Now that the burger is out of the box it seems inevitable that this will be the future of meat production.

We would all like to eat more organic food and responsibly sourced meat and fish but our growing population and our need to cluster around the world’s cities, means totally organic food, whatever that means, will only be available to people living rurally or to a small band of wealthy city dwellers.

In her Daily Mail article, Miracle? No, the new Frankenburger turns my stomach Joanna Blythman makes a strong argument that we should move to more sustainable forms of livestock rearing and that meat consumption is sustainable. The type of farming she is talking about though can not meet the world’s demands. It might provide expensive cuts for the restaurants of Islington but it can’t feed the world.

Whether you call them lab-grown or Frankenburgers, the truth is, producing meat in this way will emit just 4% of the greenhouse gasses and use 1% of the land our current methods use.

I see a future with greatly reduced but sustainable livestock rearing serving the luxury food’ market and with lab-grown meat taking up the main burden of affordable meat production.
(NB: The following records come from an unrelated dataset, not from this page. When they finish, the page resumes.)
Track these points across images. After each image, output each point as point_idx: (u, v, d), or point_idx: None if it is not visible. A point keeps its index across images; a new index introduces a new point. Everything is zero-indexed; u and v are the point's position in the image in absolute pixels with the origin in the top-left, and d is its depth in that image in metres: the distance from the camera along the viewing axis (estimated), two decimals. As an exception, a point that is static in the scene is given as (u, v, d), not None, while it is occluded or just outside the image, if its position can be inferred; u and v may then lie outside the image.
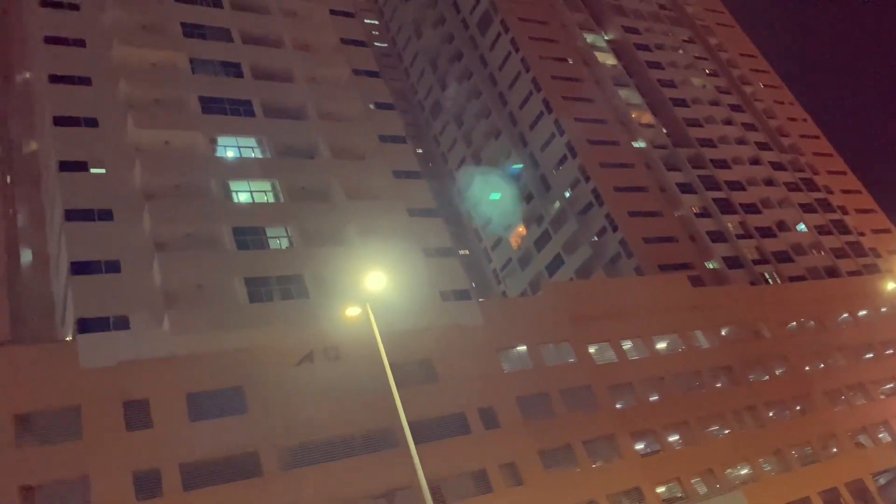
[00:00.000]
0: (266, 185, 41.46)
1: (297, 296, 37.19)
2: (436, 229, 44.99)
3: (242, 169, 41.30)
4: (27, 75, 47.91)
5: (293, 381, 34.58)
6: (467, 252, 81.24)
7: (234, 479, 31.11)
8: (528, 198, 73.18)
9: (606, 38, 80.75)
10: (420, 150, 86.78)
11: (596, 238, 65.48)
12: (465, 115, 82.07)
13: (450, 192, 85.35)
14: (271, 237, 39.45)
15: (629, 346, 47.64)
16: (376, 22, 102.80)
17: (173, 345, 33.17)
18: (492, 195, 50.29)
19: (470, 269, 76.55)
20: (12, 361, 31.07)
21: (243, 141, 42.65)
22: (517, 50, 74.21)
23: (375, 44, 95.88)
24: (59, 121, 38.25)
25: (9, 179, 49.54)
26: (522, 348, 42.90)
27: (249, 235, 38.54)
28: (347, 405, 34.56)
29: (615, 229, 63.57)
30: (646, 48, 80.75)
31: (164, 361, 32.67)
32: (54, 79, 39.76)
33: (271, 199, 41.20)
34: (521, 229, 74.58)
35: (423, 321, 39.14)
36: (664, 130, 74.14)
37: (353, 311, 26.49)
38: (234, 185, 40.44)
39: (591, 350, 45.37)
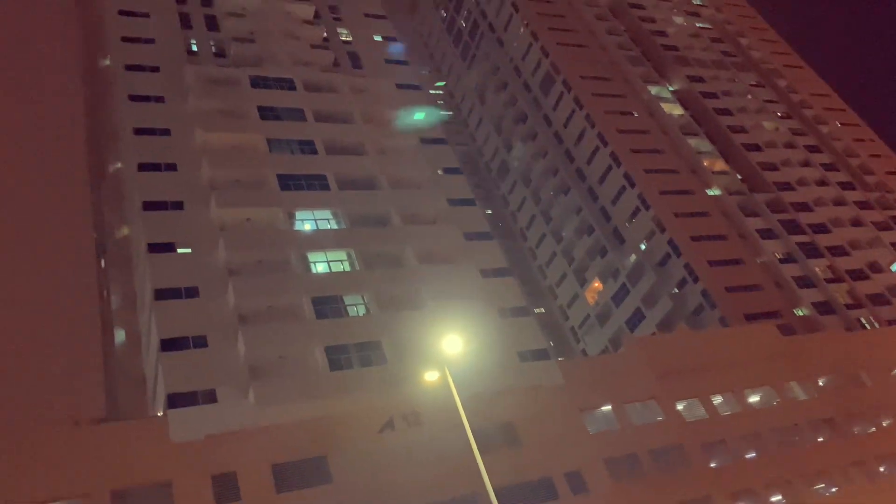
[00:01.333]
0: (342, 255, 42.46)
1: (375, 362, 37.45)
2: (509, 289, 44.81)
3: (319, 240, 42.51)
4: (119, 165, 51.20)
5: (376, 448, 34.48)
6: (543, 310, 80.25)
7: (321, 552, 30.89)
8: (602, 252, 72.24)
9: (671, 88, 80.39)
10: (489, 212, 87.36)
11: (676, 290, 63.71)
12: (533, 174, 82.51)
13: (521, 250, 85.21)
14: (349, 305, 40.12)
15: (720, 401, 45.53)
16: (440, 92, 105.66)
17: (258, 416, 33.74)
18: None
19: (547, 328, 75.46)
20: (108, 438, 32.21)
21: (319, 213, 44.04)
22: (581, 107, 74.64)
23: (441, 112, 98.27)
24: (148, 205, 40.52)
25: (103, 263, 52.48)
26: (607, 408, 41.61)
27: (328, 304, 39.34)
28: (431, 471, 34.07)
29: (696, 280, 61.77)
30: (713, 96, 79.85)
31: (249, 433, 33.21)
32: (143, 167, 42.35)
33: (347, 268, 42.07)
34: (598, 284, 73.37)
35: (502, 383, 38.62)
36: (738, 176, 72.44)
37: (431, 376, 26.42)
38: (311, 257, 41.60)
39: (680, 407, 43.58)
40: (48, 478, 29.81)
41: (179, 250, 39.29)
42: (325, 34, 57.34)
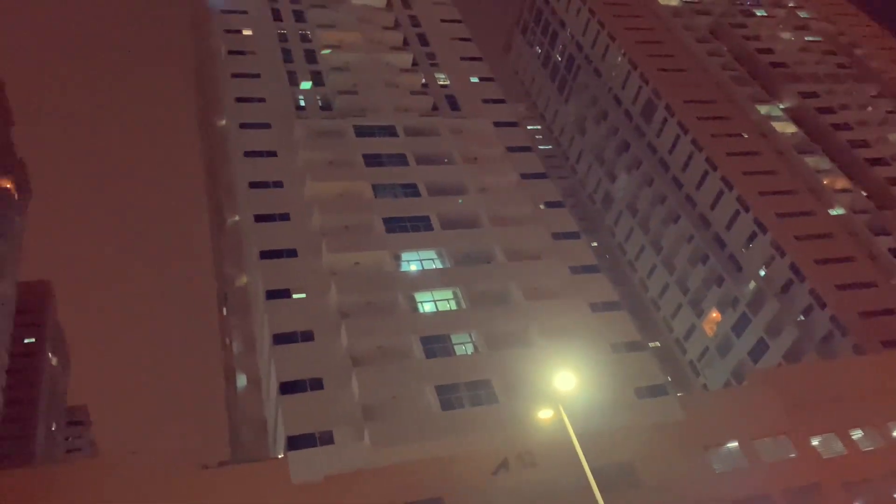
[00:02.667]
0: (448, 294, 42.79)
1: (486, 401, 37.17)
2: (621, 323, 43.56)
3: (425, 280, 43.08)
4: (236, 218, 54.20)
5: (491, 489, 33.97)
6: (658, 344, 77.36)
7: None
8: (718, 280, 69.14)
9: (782, 106, 76.83)
10: (595, 244, 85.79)
11: (802, 317, 59.86)
12: (639, 203, 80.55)
13: (631, 283, 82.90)
14: (456, 344, 40.24)
15: (860, 435, 41.93)
16: (539, 127, 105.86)
17: (374, 457, 34.10)
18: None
19: (663, 362, 72.58)
20: (233, 481, 33.47)
21: (424, 254, 44.72)
22: (686, 132, 72.56)
23: (540, 147, 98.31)
24: (265, 254, 42.52)
25: (224, 311, 55.31)
26: (733, 445, 39.27)
27: (436, 344, 39.60)
28: (548, 514, 33.13)
29: (823, 306, 57.87)
30: (829, 111, 75.61)
31: (366, 474, 33.57)
32: (259, 218, 44.60)
33: (454, 307, 42.29)
34: (716, 315, 70.08)
35: (618, 421, 37.31)
36: (864, 193, 67.79)
37: (545, 414, 25.86)
38: (418, 297, 42.17)
39: (815, 442, 40.50)
40: (180, 519, 31.20)
41: (295, 296, 40.84)
42: (423, 80, 58.94)
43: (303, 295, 40.97)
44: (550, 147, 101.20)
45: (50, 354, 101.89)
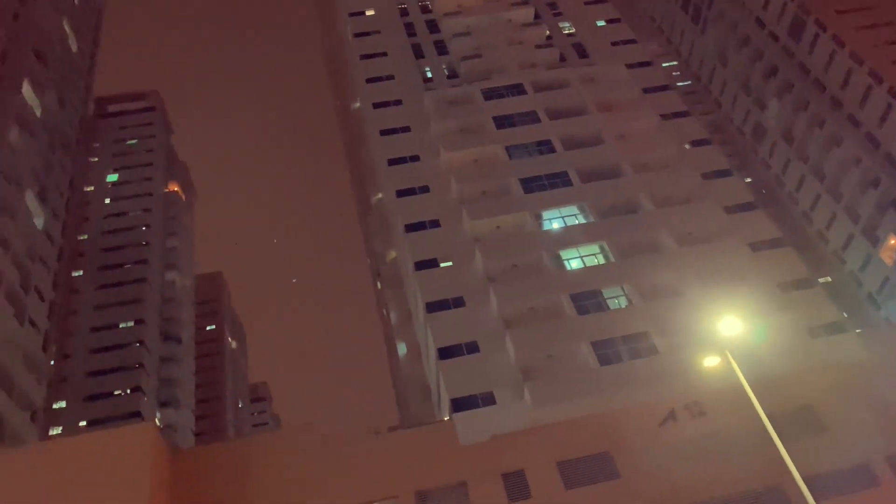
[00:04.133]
0: (594, 248, 41.94)
1: (646, 353, 36.28)
2: (786, 260, 40.81)
3: (569, 237, 42.43)
4: (380, 195, 56.07)
5: (660, 442, 33.28)
6: (829, 279, 71.71)
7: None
8: (894, 204, 62.76)
9: (958, -1, 67.67)
10: (749, 180, 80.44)
11: None
12: (795, 130, 74.38)
13: (793, 216, 77.14)
14: (608, 298, 39.43)
15: None
16: (675, 63, 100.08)
17: (537, 415, 34.40)
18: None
19: (837, 298, 67.35)
20: (405, 444, 35.09)
21: (565, 210, 44.00)
22: (843, 45, 65.84)
23: (679, 84, 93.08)
24: (410, 227, 43.69)
25: (379, 285, 57.67)
26: (928, 380, 35.78)
27: (588, 300, 39.01)
28: (723, 463, 31.96)
29: None
30: None
31: (531, 432, 33.97)
32: (400, 193, 45.81)
33: (602, 261, 41.43)
34: (895, 241, 63.81)
35: (792, 363, 35.14)
36: None
37: (711, 362, 24.84)
38: (564, 254, 41.64)
39: None
40: (360, 482, 33.18)
41: (442, 265, 41.71)
42: (547, 32, 57.49)
43: (449, 263, 41.75)
44: (690, 83, 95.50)
45: (229, 339, 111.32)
Intensive farming will become a thing of the past as it simply won’t make economic sense.

The scientists will learn to make the meat more authentic tasting and looking and we’ll eventually learn to enjoy mint flavoured lamb chops or apple flavoured pork.
It’s possible that this development could both feed the world and save the planet.

My real concern is that the work so far is being done privately.

Google founder Sergey Brin dipped into his $20bn fortune to pick up the £250,000 research tab for the work done by the University of Maastricht up until now.
While his motives are almost certainly benevolent and his company promises to ‘do no evil’, leaving the future feeding of the planet in unaccountable hands seems like the height of folly.
No individual, company or even country should have that kind of power.

Leaving fuel production in the hands of a few corporations and despotic nations has seen the refusal to move to renewable energy, growing pollution of our lands and seas and conflicts in nations which happen to be sitting on oil reserves.
Let’s not repeat the mistake with our food.

We have the opportunity, as a species, to wrestle control of the world’s food from the corporations which currently control prices both for farmers and consumers.

Liberating the production of food could be a massive leap forward towards a more equal world. One where the idea of someone dying from malnutrition is as ridiculous as it should be.

The lab-grown food research should be continued by the UN, World Health Organisation or an accountable world body in an ‘open source’ way so that no one develops a monopoly.

If this development is really going to save our bacon, the whole world should have seat at the table.